For the Jupiter's gravitational field, the gravitational potential energy at the surface of Europa is V_gr=GM_Jm/R_Eu and defines the maximal value Δ E_max of the metabolic energy quantum for a flux loop defining dark gravitational HB oriented radially outwards along A line connecting Europa and Jupiter. The mean distance d_Eu from Jupiter is d_Eu= 105.3× R_E to be compared with the radius R_J=10.97 R_E of Jupiter. The mass of Jupiter is M_J= 317.8M_E. This gives Δ E_max,Eu/Δ E_max,E=V_gr,J/V_gr,E= (M_J/M_E) × (R_E/d_Eu)≈ 3.0.

For a single gravitationally dark proton, the maximal metabolic energy gain would be .99 eV, which is twice the metabolic energy quantum. Standard metabolic energy quantum .5 eV corresponds to a radially oriented loop with height h=d_Eu. If a proton triplet defines the metabolic energy quantum, one would have h=(1/5)R_Eu.

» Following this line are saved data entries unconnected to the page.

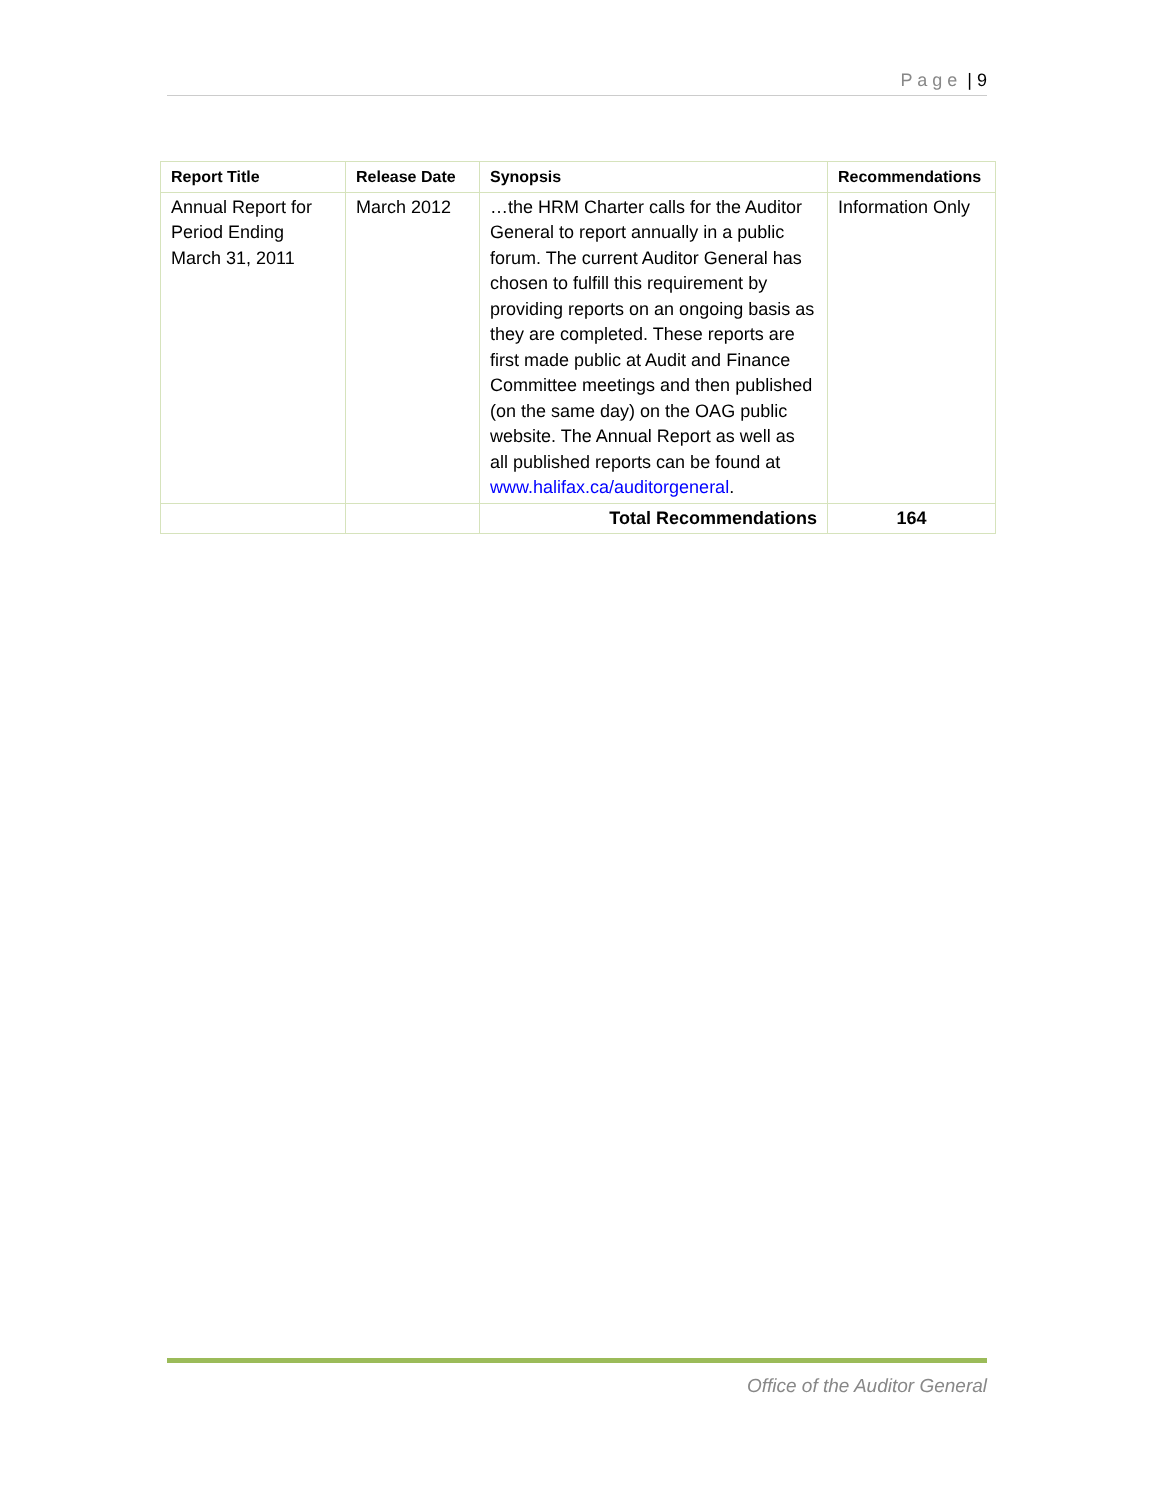P a g e | 9
| Report Title | Release Date | Synopsis | Recommendations |
| --- | --- | --- | --- |
| Annual Report for Period Ending March 31, 2011 | March 2012 | …the HRM Charter calls for the Auditor General to report annually in a public forum. The current Auditor General has chosen to fulfill this requirement by providing reports on an ongoing basis as they are completed. These reports are first made public at Audit and Finance Committee meetings and then published (on the same day) on the OAG public website. The Annual Report as well as all published reports can be found at www.halifax.ca/auditorgeneral . | Information Only |
| | | Total Recommendations | 164 |
Office of the Auditor General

Solar radiation should provide the metabolic energy. The average distance d_J of Jupiter from Sun varies between 5.0AU and 5.4AU so that the gravitational metabolic energy quantum has upper bound Δ E_gr,Sun,J \leq Δ E_gr,Sun,E/5≈ .5 eV, which corresponds to metabolic energy quantum. Photosphere produces IR radiation with energies in the range .4-.6 eV. Therefore Europa seems to satisfy the conditions from quantum gravitational metabolism.

See the article Quantum gravitation and quantum biology in TGD Universe or the chapter with the same title.

For a summary of earlier postings see Latest progress in TGD.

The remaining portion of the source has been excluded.